Luebken demonstrated a “CRM Lead Qualifier” agent that scores and prioritizes sales leads by interacting with CRM data. The demo showed the agent searching contacts, scoring leads against configurable criteria, updating contact records, and logging interactions, all through Pi’s tool system. The underlying mechanism combined CLI-based data access with the agent’s four built-in tools: read, write, edit, and bash.

The webconsulting.at conference recap noted Luebken’s session as one of the practical application tracks, positioned alongside presentations from Mario Zechner on self-modifying software and Armin Ronacher on agent-legible architectures.

Pi’s Ecosystem by the Numbers

As of early May, Pi’s ecosystem has grown substantially. The Implicator reported that the badlogic/pi-mono repository held 45,041 GitHub stars under an MIT license, with the npm package at version 0.73.0 and 2,143 third-party packages in the catalog. Pi supports 15+ model providers, including Anthropic, OpenAI, Google, Mistral, Groq, xAI, and OpenRouter, with mid-session model switching.
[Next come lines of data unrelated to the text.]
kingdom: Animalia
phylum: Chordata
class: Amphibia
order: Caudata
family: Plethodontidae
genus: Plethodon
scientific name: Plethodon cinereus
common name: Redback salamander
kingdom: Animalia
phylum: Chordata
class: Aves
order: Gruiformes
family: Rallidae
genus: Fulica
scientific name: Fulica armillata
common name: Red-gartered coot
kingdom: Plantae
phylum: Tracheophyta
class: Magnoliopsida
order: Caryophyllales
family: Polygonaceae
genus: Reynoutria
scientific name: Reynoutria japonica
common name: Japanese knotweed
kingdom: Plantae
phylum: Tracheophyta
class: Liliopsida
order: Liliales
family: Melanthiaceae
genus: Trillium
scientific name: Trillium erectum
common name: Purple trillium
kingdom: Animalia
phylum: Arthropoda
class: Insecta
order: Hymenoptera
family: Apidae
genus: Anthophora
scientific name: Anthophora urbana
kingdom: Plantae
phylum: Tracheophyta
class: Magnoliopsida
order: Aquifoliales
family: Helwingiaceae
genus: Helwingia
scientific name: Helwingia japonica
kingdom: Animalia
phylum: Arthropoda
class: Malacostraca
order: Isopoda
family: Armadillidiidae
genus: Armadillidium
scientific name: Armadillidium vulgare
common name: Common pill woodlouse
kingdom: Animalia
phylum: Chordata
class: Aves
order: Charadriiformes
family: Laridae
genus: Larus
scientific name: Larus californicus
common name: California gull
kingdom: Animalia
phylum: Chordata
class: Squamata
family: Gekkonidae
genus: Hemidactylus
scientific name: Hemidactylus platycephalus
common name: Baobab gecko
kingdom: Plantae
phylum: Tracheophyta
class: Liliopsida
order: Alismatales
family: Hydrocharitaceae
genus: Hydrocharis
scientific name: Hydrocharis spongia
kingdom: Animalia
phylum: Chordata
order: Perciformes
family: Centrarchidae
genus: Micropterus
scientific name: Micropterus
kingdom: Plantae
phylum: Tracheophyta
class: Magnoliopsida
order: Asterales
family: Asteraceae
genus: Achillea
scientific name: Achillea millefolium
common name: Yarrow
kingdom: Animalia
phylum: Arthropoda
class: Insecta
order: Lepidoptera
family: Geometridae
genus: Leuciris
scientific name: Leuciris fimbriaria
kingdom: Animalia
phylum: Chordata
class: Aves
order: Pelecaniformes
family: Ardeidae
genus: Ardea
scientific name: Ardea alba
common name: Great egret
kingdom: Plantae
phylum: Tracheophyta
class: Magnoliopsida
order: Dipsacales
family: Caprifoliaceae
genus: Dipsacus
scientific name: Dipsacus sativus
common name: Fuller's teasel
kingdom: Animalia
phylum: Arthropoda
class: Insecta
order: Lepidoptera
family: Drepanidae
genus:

The extension surface goes beyond tools. Pi packages can register commands, shortcuts, flags, custom renderers, widgets, dialogs, and event hooks, according to pi.dev. This is the extensibility layer Luebken argued makes Pi suitable as an embedded component rather than a standalone product.

Agent as Component, Not Product

Luebken’s closing message was direct: “Go Tinker.” The session framed Pi not as a competitor to Claude Code or Codex, but as a composable building block that product teams can shape to their domain. Where Claude Code and Codex ship editor, IDE, and cloud surfaces as default features, Pi treats each of those as something a user or package author adds. For teams building agent-powered products, that distinction determines whether they are integrating a tool or adopting a platform.